- **Dataset entries**:
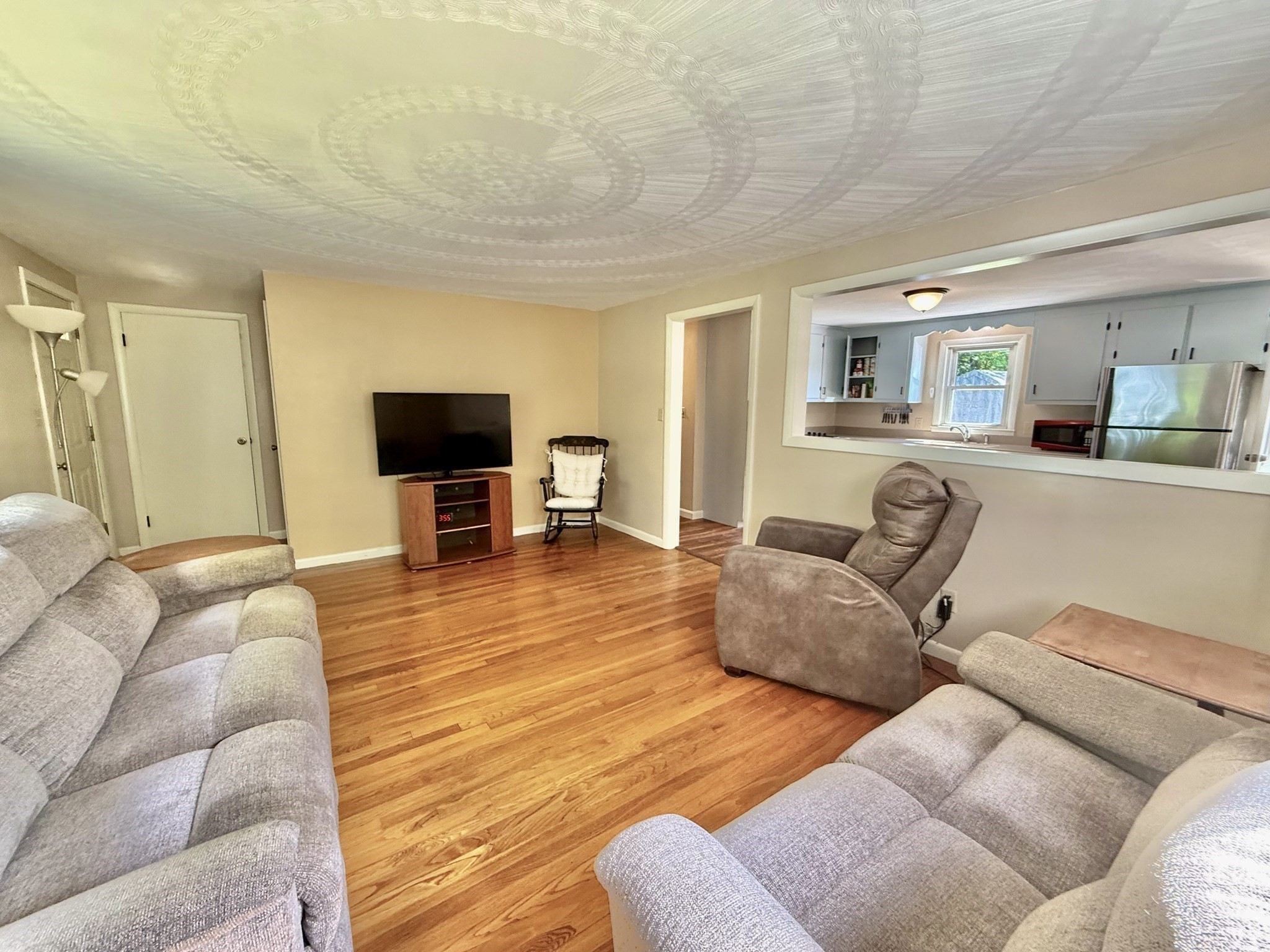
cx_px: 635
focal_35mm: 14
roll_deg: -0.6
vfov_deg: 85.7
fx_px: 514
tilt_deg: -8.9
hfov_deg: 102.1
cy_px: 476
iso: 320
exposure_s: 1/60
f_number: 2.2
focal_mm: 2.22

...

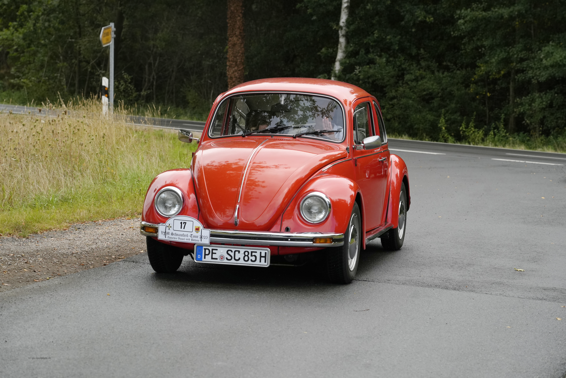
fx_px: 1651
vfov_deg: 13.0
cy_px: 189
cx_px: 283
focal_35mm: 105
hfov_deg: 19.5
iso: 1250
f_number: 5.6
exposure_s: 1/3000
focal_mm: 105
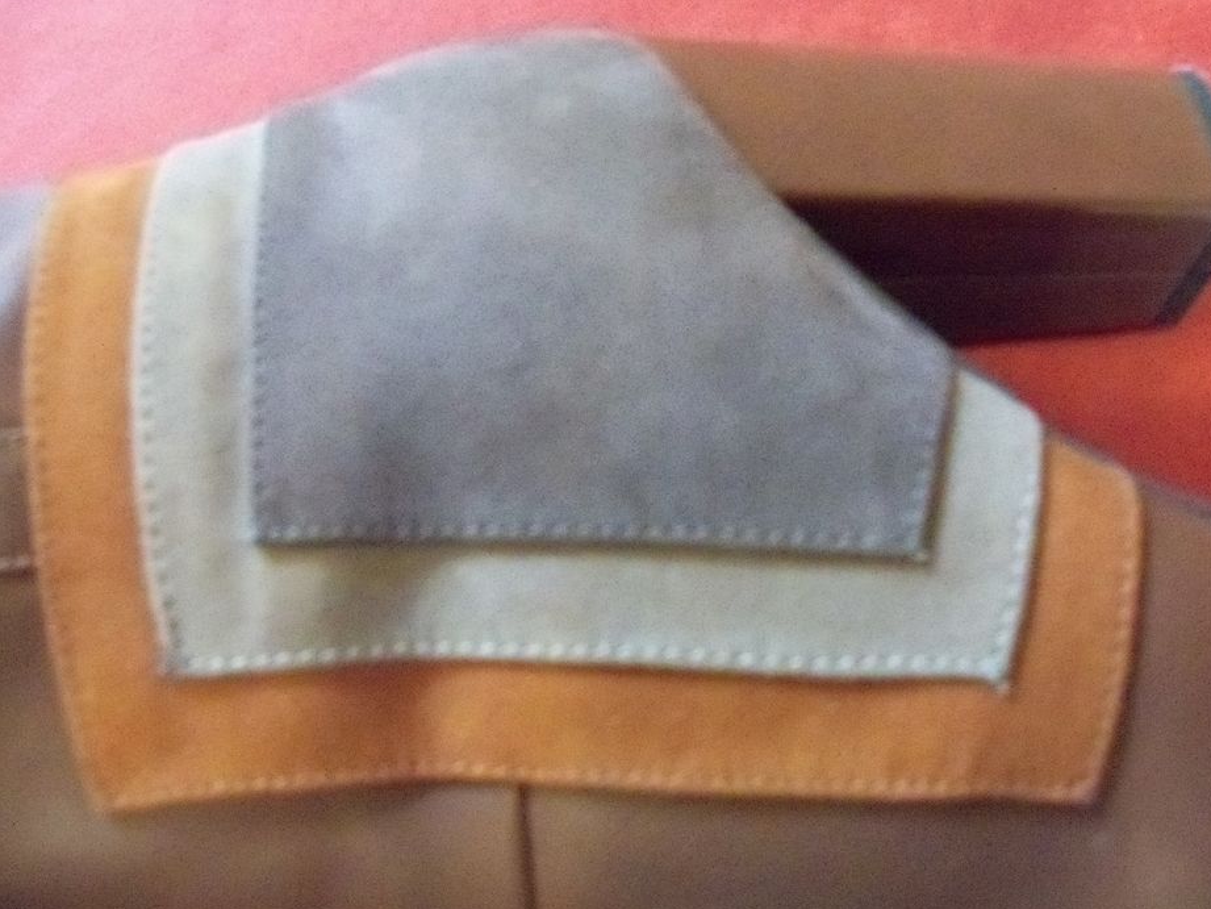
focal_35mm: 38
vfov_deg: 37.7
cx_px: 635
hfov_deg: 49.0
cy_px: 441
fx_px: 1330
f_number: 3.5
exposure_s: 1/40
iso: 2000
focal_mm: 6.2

--

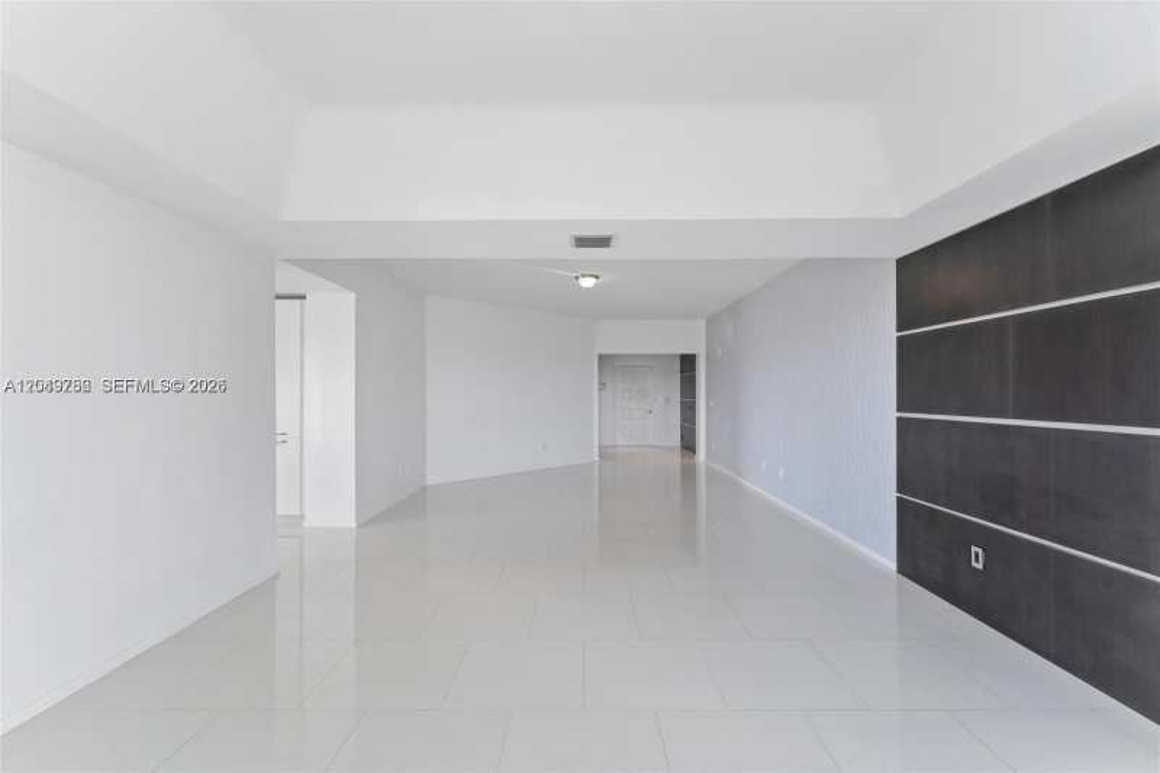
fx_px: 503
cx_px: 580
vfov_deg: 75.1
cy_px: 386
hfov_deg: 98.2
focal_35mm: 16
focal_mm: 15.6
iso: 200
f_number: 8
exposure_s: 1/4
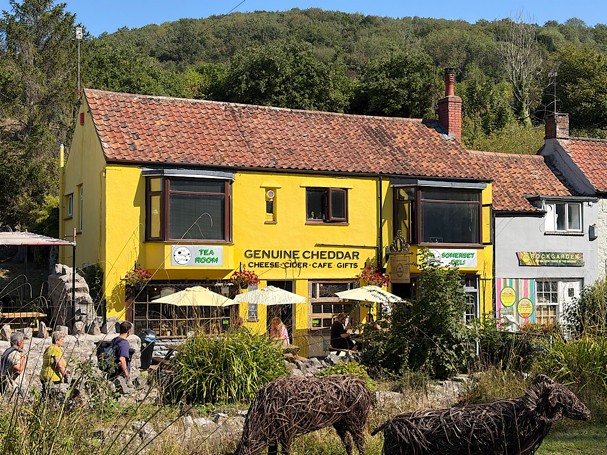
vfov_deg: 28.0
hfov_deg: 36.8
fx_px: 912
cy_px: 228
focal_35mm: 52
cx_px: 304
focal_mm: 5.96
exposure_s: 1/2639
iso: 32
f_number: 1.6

- **Problem to work on**:
Using the entries above, transcribe exactly from the line that has "f_number: 5.6" through the line that has "focal_mm: 6.2". Pictures are dropped.

- **Result of the exercise**:
f_number: 5.6
exposure_s: 1/3000
focal_mm: 105
focal_35mm: 38
vfov_deg: 37.7
cx_px: 635
hfov_deg: 49.0
cy_px: 441
fx_px: 1330
f_number: 3.5
exposure_s: 1/40
iso: 2000
focal_mm: 6.2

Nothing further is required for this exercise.